合理的配慮については、助成金などの公的なバックアップが一定程度は想定されているものとおもわれます。合理的配慮に関する重要な論点のひとつは、ある配慮が過重な負担となるか否かを判断するときに、そのような公的支援の有無・内容が考慮されるというものです。
○ Q
ADAで障害者雇用が進まなかったのには、一つに障害の定義の問題があり、定義をより広くするよう改正した。その影響は障害者雇用の実態に影響していないのでしょうか。
納付金・調整金制度は、そもそも法定雇用率未達成企業の存在を前提とする制度であり(タコが自分の足を食う)すべての企業が達成したら達成企業への調整褒賞金の原資がなくなり、制度として成り立たなくなる。
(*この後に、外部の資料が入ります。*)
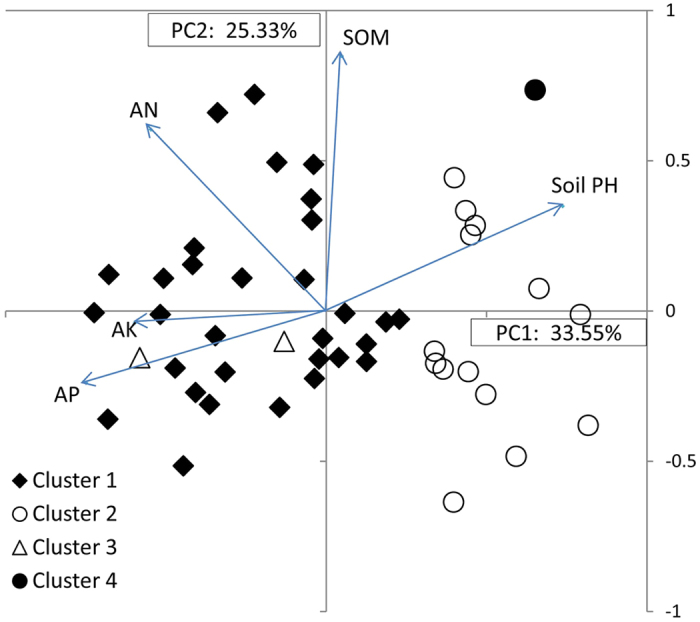
Principal components analysis of 48 soil samples of the mung bean production areas.Variable factor loadings for PC1 and PC2 are soil pH and soil nutrient variables and presented as vectors.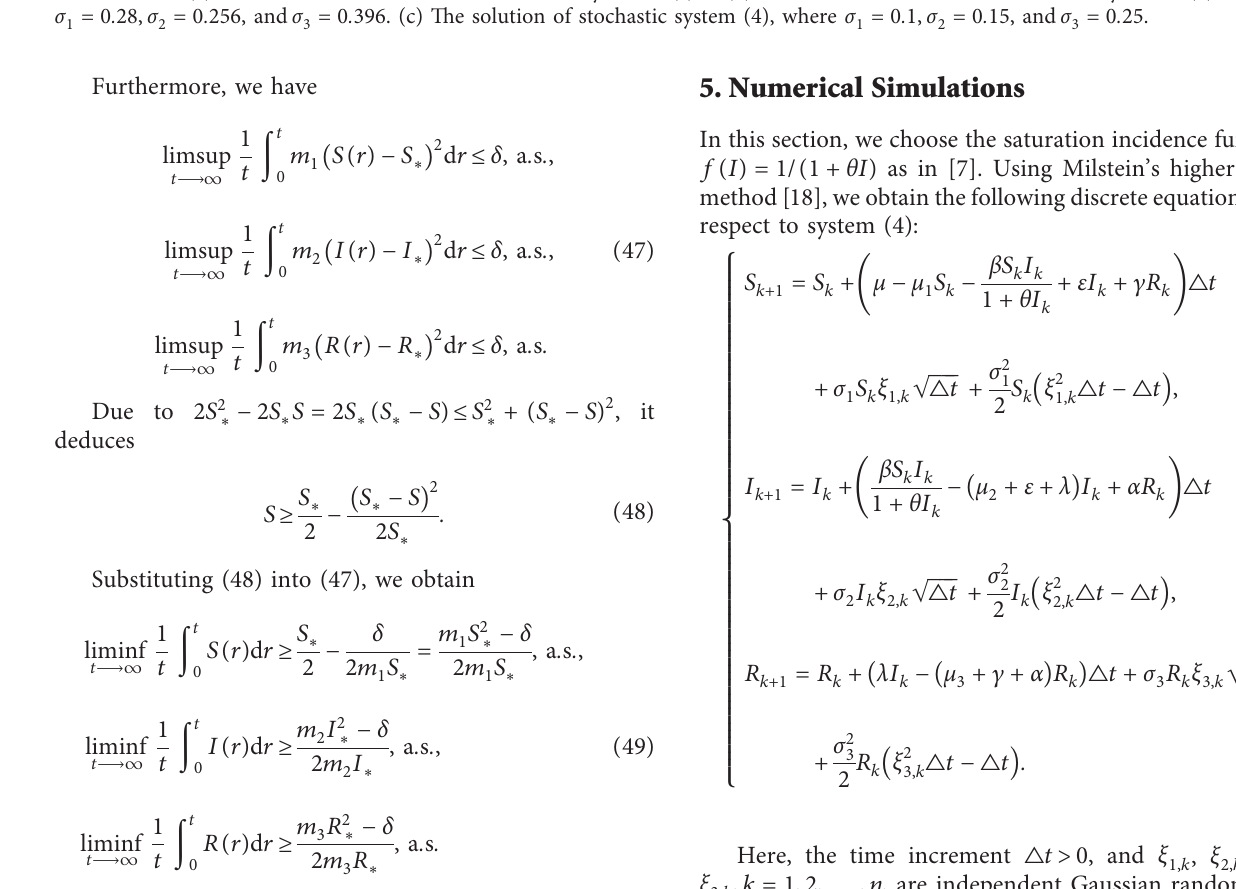
The solution of deterministic system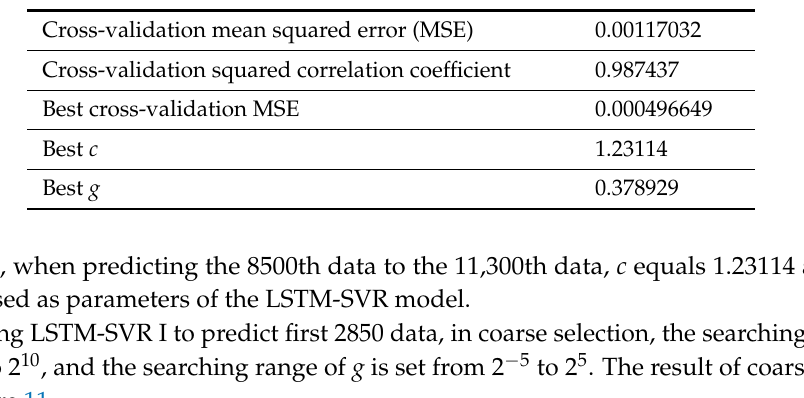
Table 3. Final result of fine selection.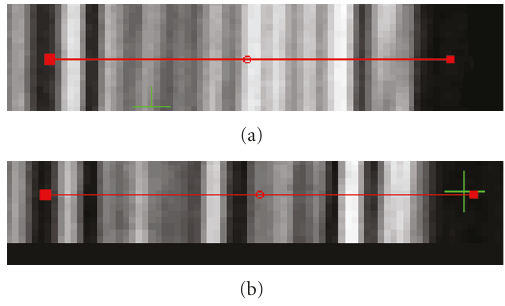
Figure 3: Preprocessing of the CT data. In (a) the original image can be seen. In (b) the result of subtracting the eroded image from the original image is shown.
つまり、納付金(罰則)と調整金(インセンティブ)のやりとりの現制度は未達成を前提としていて、制度として目的と手段が矛盾したいびつな制度であると思います。
 
また、雇用率はその中身を問うていないので、頭数さえ揃えばよく、契約-臨時社員で一定期間雇い、障害者のキャリアupや昇給の機会がないまま契約期間切れとなって新たな人を雇っても、雇用率自体は変わらなくなりますので、割当雇用制度は合致しない積極的差別是正措置ですらないのではないかと思います。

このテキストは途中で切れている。